À l’occasion de la Journée internationale des droits des femmes, France Active et la Fédération bancaire française publient les résultats de la 4ᵉ vague du baromètre « Les femmes et la création d’entreprise » réalisé par OpinionWay. Le constat est clair : l’envie d’entreprendre progresse mais la perception d’obstacles reste forte. Quels leviers activer pour transformer cette ambition en réussite durable ?
L’envie d’entreprendre progresse chez les femmes : 24% envisagent de créer leur entreprise (+3 pts), une proportion qui atteint 32 % chez les moins de 60 ans. Cette dynamique est avant tout portée par la quête d’épanouissement professionnel :
56% veulent donner du sens à leur vie professionnelle et 52% concrétiser une idée personnelle.
Chez les moins de 35 ans, l’entrepreneuriat répond également à une nécessité économique : 34 % d’entre elles y voient un moyen de sortir d’une situation professionnelle précaire.

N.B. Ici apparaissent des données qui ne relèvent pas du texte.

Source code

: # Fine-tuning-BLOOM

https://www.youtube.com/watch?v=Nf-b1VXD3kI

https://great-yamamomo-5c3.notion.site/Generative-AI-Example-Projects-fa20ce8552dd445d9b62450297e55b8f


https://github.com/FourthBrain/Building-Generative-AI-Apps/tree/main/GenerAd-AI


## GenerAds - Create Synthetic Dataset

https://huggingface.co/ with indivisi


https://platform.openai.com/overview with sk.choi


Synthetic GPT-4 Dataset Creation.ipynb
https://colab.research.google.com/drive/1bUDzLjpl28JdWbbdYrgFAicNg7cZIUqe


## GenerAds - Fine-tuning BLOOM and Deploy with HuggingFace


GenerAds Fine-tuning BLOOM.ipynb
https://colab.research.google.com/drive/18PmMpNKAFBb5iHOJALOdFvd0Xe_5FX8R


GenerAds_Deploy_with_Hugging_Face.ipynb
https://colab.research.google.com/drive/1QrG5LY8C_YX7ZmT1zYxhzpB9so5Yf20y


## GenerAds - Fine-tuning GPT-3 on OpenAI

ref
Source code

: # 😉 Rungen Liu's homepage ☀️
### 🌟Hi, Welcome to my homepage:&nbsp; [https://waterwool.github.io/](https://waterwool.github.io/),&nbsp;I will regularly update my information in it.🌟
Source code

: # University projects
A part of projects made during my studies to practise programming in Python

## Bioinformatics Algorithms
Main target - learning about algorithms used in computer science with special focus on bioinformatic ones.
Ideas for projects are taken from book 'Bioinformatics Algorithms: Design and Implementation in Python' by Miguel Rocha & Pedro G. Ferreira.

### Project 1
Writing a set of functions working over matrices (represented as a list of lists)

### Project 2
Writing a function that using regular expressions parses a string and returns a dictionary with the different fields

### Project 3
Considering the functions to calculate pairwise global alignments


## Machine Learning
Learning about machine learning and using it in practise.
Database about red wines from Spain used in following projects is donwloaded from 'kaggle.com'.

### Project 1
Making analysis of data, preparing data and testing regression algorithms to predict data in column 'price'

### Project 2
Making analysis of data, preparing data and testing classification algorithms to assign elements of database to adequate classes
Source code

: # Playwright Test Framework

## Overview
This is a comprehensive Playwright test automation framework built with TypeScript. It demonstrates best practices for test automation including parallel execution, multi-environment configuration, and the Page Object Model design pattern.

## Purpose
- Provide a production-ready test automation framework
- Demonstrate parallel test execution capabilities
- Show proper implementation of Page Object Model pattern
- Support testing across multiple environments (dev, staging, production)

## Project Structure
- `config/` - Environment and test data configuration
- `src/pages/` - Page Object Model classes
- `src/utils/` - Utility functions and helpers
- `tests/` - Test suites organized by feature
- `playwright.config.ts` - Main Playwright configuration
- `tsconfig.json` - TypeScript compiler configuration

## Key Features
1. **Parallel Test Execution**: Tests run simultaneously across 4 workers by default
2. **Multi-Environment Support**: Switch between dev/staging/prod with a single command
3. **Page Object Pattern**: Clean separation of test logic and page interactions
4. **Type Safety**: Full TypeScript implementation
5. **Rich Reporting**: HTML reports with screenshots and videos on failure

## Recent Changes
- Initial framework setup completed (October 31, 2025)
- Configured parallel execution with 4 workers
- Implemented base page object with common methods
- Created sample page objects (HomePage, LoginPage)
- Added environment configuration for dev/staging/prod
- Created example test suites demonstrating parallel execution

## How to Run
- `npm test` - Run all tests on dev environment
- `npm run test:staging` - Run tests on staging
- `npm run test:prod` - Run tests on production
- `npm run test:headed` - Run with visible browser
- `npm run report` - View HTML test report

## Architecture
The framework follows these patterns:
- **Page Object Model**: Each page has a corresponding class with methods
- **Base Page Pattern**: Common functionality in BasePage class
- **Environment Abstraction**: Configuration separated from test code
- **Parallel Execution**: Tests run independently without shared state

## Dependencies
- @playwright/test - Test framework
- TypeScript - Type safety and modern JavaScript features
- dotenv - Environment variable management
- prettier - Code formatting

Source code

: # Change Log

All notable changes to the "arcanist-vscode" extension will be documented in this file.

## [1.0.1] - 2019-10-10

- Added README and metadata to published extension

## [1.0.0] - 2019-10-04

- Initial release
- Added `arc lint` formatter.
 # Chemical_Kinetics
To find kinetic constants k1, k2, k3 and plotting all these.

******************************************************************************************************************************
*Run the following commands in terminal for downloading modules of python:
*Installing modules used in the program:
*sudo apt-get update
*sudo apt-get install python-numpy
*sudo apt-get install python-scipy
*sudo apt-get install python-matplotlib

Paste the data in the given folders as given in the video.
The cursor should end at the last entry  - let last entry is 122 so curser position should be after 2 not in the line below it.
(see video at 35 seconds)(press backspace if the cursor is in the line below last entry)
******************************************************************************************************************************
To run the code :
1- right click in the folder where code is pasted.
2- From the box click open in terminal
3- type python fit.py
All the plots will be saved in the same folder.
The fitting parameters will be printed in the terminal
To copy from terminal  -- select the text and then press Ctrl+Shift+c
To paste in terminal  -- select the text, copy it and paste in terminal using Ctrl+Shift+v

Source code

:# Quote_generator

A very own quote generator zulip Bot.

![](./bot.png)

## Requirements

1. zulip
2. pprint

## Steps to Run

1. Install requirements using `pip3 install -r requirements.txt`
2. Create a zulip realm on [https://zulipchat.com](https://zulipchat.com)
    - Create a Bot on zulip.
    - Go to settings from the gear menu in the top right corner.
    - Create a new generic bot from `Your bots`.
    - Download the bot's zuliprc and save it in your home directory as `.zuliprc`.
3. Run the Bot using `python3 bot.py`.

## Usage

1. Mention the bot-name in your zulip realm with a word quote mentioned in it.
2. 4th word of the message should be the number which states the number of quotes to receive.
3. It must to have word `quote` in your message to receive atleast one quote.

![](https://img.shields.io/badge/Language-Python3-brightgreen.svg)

Si l’envie est donc bien là, la confiance vacille : en effet, dans un contexte économique incertain, la motivation en faveur du salariat regagne du terrain (49% des femmes soit + 8 pts par rapport à 2025) au dépend de la création d’entreprise (50% des femmes soit – 9 pts par rapport à 2025).
Si l’envie d’entreprendre progresse, elle se heurte à une perception de craintes largement partagées. 84% des femmes anticipent un ou plusieurs freins à la création d’entreprise :
L’accès au financement reste perçu comme possiblement plus difficile : 1/3 des Françaises ont peur de ne pas avoir le capital de départ ou d’avoir des difficultés pour l’accès au financement (27%). À ces craintes financières s’ajoute une dimension plus intime : près d’1 femme sur 3 évoque la peur d’échouer. La complexité administrative demeure également une appréhension créant un point de blocage majeur (29 %).
1 femme sur 3 anticipe des difficultés à concilier création d’entreprise et responsabilités familiales (gestion du foyer, temps consacré à la vie de famille, rôle d’aidante). L’entrepreneuriat féminin reste ainsi étroitement dépendant des équilibres dans la sphère privée.
Face à ces perceptions, un consensus se dégage autour de 3 axes majeurs pour favoriser l’entrepreneuriat féminin.
L’égalité entrepreneuriale commence à la maison : 49 % des femmes estiment qu’une meilleure répartition des tâches domestiques et familiales est une condition essentielle pour favoriser l’entrepreneuriat (contre 39 % des hommes !)
Cette attente s’accompagne d’une demande forte de dispositifs facilitant l’articulation entre vie professionnelle et vie personnelle (49 %, soit +4 points).
1 entrepreneur sur 2 soutenu par France Active est une femme. À travers des dispositifs dédiés comme la Garantie Égalité Femmes, l’association facilite l’accès au financement en sécurisant jusqu’à 80 % d’un prêt bancaire, dans la limite de 50 000 €, pour accompagner des projets de création, de reprise ou de développement d’entreprise.
Pour accompagner les femmes, la Fédération bancaire française et France Active publient le guide « Entreprendre au féminin », conçu pour aider les femmes à se projeter concrètement dans la création d’entreprise et à mieux appréhender les étapes du parcours entrepreneurial.

La crise que nous traversons renforce et accélère notre certitude que toute entreprise doit être ancrée dans son territoire, en lien avec son écosystème, et être en capacité de définir et de démontrer son utilité sociétale. Dans ce contexte, le modèle de l’entreprenariat solidaire démontre toute sa pertinence, et nous sommes mobilisés pour accompagner la relance et la croissance de ce secteur.
Ne pas rester seule dès les premières étapes
S’entourer tôt fait toute la différence. Échanger avec des réseaux d’accompagnement, des pairs ou des conseillers permet de confronter son idée, de la clarifier et de gagner en confiance. Un projet partagé est un projet qui se structure plus vite — et qui résiste mieux aux doutes.
Sécuriser son financement dès le départ
Identifier les dispositifs existants, se renseigner sur les aides et les garanties disponibles, et oser solliciter des interlocuteurs financiers sont des étapes clés. Lever les idées reçues sur l’accès au financement permet d’aborder plus sereinement les démarches et de construire un plan solide dès l’amont.
Assumer son projet sans s’auto-censurer
Attendre de « se sentir prête » peut devenir un frein. La légitimité ne précède pas l’action : elle se construit en avançant, en testant et en apprenant. Oser se lancer, même avec des doutes, est souvent la première étape vers la réussite.